* Stored data
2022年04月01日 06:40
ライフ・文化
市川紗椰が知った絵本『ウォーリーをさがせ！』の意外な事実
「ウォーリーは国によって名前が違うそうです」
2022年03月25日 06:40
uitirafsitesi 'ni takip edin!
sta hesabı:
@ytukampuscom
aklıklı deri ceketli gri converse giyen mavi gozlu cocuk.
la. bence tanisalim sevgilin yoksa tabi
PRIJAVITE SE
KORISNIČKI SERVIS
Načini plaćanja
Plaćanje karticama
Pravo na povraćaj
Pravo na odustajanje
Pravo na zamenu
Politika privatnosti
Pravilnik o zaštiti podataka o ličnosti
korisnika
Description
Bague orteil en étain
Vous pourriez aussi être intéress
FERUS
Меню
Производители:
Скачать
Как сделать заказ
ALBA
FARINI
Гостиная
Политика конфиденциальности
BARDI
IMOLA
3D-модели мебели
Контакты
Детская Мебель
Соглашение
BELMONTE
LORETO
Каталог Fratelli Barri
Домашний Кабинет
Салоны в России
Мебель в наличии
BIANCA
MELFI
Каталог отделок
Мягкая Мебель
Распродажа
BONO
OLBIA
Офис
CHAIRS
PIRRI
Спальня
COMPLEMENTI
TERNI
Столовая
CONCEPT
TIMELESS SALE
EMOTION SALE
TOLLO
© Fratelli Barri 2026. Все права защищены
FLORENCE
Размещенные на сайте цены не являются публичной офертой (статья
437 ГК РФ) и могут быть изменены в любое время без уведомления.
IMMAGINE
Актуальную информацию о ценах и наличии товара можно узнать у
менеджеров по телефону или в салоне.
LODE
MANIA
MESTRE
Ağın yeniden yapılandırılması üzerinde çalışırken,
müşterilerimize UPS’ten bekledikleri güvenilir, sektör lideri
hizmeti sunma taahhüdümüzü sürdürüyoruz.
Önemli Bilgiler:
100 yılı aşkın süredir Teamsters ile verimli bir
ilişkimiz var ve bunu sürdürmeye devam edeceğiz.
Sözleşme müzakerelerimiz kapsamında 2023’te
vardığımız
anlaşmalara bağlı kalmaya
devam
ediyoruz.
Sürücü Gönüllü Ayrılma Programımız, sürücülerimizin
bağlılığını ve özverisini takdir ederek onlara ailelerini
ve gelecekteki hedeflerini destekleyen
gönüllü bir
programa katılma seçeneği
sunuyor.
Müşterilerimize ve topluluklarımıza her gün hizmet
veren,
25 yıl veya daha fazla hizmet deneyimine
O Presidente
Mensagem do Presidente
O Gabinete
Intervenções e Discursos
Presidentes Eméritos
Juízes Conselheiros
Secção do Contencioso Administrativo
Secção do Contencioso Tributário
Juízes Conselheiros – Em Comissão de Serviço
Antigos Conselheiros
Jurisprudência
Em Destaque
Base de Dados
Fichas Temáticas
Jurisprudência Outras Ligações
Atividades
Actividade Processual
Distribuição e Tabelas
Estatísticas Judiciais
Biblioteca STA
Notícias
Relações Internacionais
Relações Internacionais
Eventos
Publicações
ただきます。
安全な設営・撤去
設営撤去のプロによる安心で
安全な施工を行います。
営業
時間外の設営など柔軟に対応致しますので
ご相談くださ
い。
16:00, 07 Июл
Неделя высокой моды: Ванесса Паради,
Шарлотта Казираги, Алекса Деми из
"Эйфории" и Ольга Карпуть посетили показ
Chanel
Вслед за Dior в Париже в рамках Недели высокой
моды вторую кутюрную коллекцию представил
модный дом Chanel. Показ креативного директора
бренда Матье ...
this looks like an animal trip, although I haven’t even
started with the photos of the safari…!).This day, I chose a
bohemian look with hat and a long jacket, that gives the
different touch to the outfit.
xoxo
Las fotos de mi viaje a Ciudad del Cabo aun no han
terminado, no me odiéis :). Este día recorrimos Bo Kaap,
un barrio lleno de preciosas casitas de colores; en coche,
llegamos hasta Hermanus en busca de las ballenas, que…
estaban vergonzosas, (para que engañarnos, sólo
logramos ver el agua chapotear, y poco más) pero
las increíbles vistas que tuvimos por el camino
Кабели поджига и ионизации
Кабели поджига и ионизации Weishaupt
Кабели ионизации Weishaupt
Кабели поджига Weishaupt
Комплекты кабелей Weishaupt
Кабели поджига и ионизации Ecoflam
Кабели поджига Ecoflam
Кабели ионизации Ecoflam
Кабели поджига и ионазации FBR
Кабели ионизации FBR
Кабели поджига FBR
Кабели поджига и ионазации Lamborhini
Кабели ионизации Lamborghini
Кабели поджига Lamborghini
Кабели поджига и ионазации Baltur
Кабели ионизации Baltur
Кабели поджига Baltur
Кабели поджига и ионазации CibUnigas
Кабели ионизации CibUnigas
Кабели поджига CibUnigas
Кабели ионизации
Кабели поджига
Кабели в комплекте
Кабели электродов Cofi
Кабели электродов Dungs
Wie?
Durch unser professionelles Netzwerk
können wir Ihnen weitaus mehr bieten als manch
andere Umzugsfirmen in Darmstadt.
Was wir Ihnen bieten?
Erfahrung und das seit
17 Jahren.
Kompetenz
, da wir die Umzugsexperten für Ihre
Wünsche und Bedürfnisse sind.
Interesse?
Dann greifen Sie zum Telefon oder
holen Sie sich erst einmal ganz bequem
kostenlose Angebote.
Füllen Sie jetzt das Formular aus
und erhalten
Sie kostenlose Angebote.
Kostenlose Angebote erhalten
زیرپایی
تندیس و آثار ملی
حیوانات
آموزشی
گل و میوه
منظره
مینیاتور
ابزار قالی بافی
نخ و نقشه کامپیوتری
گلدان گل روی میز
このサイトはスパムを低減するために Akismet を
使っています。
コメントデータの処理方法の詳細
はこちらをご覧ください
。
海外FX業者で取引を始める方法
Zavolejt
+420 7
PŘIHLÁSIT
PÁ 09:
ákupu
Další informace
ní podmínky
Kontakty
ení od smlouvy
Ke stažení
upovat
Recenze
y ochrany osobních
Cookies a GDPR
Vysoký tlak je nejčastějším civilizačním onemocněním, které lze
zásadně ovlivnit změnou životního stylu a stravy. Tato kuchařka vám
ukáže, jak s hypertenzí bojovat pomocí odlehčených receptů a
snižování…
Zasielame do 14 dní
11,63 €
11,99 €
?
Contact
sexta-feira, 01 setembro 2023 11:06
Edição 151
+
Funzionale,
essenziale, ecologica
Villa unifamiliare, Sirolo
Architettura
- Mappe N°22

* Exercise directions
Could you print the rows from the very first one through the row containing "Pravo na zamenu", both included, reproducing each one character for character?

* Answer to the problem
2022年04月01日 06:40
ライフ・文化
市川紗椰が知った絵本『ウォーリーをさがせ！』の意外な事実
「ウォーリーは国によって名前が違うそうです」
2022年03月25日 06:40
uitirafsitesi 'ni takip edin!
sta hesabı:
@ytukampuscom
aklıklı deri ceketli gri converse giyen mavi gozlu cocuk.
la. bence tanisalim sevgilin yoksa tabi
PRIJAVITE SE
KORISNIČKI SERVIS
Načini plaćanja
Plaćanje karticama
Pravo na povraćaj
Pravo na odustajanje
Pravo na zamenu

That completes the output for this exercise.